━━ SUPPLIED DATA ━━
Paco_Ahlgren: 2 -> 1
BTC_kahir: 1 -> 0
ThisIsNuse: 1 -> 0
━━━
━━ SUPPLIED DATA ━━
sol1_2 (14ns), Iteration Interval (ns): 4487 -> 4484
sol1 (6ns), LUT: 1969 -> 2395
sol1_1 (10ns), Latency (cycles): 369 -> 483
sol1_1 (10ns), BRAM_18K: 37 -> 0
━━━
### [TRY IT]
Copy word for word the stretch of entries above from the line that has "sol1_2 (14ns), Iteration" through the line that has "sol1_1 (10ns), BRAM_18K: 37 -> 0", both ends included, and nothing outside it.

### [YOUR RESPONSE]
sol1_2 (14ns), Iteration Interval (ns): 4487 -> 4484
sol1 (6ns), LUT: 1969 -> 2395
sol1_1 (10ns), Latency (cycles): 369 -> 483
sol1_1 (10ns), BRAM_18K: 37 -> 0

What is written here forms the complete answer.